Docker setup_password not working

[MaximSidorovRep]

Hi,
I try run docker container:
docker run -e POSTFIXADMIN_DB_TYPE=sqlite \ -e POSTFIXADMIN_SETUP_PASSWORD=123456 \ --name postfixadmin \ -p 8080:80 \ postfixadmin
After start UI i try to autorization with setup_password = 123456 (http://localhost:8080/setup.php)

what am I doing wrong?

[DavidGoodwin]

the variable needs to be the hash variant -

e.g.
$2y$10$t8WJe1Iy/5d2D5qMvC1y7e78ToDgee0MPr6WEyOqAHuHoJxqBvgeu if you want 'topsecret99'.

Use :

  VALUE=$(php -r "echo password_hash('something-goes-here', PASSWORD_DEFAULT);")

or similar.

[MaximSidorovRep]

Worked, thanks for help.

[mmm8955405]

I think this is a painful logic

[mmm8955405]

More than one person has encountered this problem

[DavidGoodwin]

i wasn't aware it was such a problem.

The docker image could look to see whether the env var you've defined for POSTFIXADMIN_SETUP_PASSWORD starts with a '$', and if not, could generate the bcrypt hash using the php stuff above?

[heliosyne]

The docker image could look to see whether the env var you've defined for POSTFIXADMIN_SETUP_PASSWORD starts with a '$', and if not, could generate the bcrypt hash using the php stuff above?

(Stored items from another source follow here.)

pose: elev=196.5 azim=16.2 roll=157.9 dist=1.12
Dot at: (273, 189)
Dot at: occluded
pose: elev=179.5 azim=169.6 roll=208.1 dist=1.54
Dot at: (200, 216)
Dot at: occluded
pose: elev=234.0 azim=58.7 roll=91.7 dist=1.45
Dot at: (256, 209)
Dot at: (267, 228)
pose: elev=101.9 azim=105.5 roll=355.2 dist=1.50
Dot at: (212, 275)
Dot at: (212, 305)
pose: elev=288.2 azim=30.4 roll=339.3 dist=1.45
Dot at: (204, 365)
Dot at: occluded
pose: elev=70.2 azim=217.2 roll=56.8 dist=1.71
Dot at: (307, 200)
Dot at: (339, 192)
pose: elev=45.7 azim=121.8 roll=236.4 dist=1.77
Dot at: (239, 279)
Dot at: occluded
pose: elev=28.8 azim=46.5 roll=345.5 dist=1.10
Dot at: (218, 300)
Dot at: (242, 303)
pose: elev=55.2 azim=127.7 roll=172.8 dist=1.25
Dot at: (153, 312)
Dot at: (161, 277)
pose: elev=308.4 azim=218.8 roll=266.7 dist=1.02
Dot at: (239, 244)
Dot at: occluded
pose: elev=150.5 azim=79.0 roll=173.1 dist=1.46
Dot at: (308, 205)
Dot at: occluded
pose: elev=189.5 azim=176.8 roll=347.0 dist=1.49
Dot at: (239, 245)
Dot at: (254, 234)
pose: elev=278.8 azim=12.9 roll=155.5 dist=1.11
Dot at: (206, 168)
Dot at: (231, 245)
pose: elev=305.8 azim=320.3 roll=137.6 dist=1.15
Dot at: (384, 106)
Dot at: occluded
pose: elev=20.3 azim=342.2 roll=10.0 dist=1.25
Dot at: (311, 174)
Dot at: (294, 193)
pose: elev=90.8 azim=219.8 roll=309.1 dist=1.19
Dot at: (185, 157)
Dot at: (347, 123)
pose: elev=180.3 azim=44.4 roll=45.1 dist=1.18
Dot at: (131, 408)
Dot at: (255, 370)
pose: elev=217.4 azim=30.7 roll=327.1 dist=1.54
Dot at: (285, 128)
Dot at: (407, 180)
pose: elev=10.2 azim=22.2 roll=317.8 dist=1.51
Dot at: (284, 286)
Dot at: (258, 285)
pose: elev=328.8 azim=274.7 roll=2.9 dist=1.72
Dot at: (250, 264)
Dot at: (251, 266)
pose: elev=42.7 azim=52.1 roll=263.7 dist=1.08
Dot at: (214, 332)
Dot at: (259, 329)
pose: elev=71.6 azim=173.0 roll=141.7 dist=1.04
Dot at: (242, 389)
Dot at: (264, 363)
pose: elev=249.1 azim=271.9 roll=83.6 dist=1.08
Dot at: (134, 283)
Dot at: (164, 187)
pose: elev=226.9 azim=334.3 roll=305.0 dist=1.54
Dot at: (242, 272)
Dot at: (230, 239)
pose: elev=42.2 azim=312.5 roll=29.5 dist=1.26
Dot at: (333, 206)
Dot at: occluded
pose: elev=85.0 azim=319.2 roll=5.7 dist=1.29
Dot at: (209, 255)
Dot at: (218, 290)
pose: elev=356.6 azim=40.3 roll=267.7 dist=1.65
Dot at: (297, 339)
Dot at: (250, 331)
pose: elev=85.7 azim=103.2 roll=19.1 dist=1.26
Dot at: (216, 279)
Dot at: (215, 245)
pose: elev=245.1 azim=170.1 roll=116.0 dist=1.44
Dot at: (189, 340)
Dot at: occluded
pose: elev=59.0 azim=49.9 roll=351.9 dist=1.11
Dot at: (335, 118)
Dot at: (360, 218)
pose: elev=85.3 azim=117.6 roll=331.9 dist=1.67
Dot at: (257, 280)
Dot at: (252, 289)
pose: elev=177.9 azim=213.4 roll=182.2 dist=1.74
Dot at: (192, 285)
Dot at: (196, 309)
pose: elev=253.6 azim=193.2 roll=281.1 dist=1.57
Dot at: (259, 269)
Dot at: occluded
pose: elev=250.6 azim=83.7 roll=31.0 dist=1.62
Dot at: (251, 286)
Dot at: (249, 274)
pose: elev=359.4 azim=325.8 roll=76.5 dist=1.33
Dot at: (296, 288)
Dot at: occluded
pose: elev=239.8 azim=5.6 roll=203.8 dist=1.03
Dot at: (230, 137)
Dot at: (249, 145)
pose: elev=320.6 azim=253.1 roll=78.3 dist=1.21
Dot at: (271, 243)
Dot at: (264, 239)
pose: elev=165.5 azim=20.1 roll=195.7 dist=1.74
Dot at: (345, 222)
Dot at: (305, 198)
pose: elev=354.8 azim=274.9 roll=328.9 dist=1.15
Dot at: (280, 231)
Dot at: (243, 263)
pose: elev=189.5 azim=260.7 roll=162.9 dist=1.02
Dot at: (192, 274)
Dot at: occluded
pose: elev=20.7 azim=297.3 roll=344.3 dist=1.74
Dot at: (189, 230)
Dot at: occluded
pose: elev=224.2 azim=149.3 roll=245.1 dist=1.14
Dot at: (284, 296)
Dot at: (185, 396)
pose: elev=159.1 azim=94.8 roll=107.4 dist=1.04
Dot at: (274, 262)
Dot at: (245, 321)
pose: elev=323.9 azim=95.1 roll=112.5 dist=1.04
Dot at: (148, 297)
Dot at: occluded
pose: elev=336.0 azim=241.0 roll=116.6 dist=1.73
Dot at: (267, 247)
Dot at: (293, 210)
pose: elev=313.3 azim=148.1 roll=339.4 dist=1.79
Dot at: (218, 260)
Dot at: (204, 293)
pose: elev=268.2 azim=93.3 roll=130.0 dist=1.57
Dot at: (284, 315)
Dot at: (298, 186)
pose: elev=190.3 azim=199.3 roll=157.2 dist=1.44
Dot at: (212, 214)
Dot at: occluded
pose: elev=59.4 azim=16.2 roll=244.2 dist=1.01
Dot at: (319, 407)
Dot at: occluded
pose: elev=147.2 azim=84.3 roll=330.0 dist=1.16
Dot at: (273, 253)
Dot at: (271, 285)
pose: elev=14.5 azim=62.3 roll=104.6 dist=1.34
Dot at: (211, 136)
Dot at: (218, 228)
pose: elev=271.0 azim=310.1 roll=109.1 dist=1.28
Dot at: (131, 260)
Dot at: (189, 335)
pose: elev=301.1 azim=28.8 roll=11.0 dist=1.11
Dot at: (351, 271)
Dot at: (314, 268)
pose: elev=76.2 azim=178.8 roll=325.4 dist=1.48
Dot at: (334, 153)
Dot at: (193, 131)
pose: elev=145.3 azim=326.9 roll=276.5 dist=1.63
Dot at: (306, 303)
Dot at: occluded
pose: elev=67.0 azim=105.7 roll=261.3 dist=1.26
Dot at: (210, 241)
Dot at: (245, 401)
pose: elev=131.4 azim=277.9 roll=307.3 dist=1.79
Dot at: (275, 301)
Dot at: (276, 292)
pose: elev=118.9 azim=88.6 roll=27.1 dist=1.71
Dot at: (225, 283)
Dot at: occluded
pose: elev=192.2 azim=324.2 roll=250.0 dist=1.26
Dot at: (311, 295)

Maybe two variables: POSTFIXADMIN_SETUP_PASSWORD_HASH and POSTFIXADMIN_SETUP_PASSWORD_CLEARTEXT

It makes the variable names self-documenting (since the issue seems to be people not reading README.md) and avoids magic strings.

[mmm8955405]

This has nothing to do with docker and special characters. And the question of password has been asked by many people. Which system can achieve 100% security, all you have to do is let the user define his user name and password, and provide him with the way to change his password after logging in, which is enough. Now you want users to set what md5hash and modify the files in the image, which seems to be something that primary school students do. Just when I wanted to use postfix admin, I encountered this painful logic, which has nothing to do with whether to read the document or not.

[DavidGoodwin]

this bug should probably really be in https://github.com/postfixadmin/docker ...

[DavidGoodwin]

@mmm8955405 you said ...

all you have to do is let the user define his user name and password, and provide him with the way to change his password after logging in, which is enough

The setup password is used to restrict who can add new admin users, and see some defaulted error reporting/help for the system. It can't be stored in the SQL database as the setup page may be running before the database is ready. The setup.php page needs to be restricted so the public cannot see sensitive information and they shouldn't be able to add arbitrary super admins.

Now you want users to set what md5hash and modify the files in the image, which seems to be something that primary school students do....

There's no need to modify files in the docker image.

As an administrator setting up Postfixadmin you need to decide what password hashing mechanism you're going to use. You may have constraints due to supporting legacy users / software or what needs to integrate with the database (e.g. dovecot).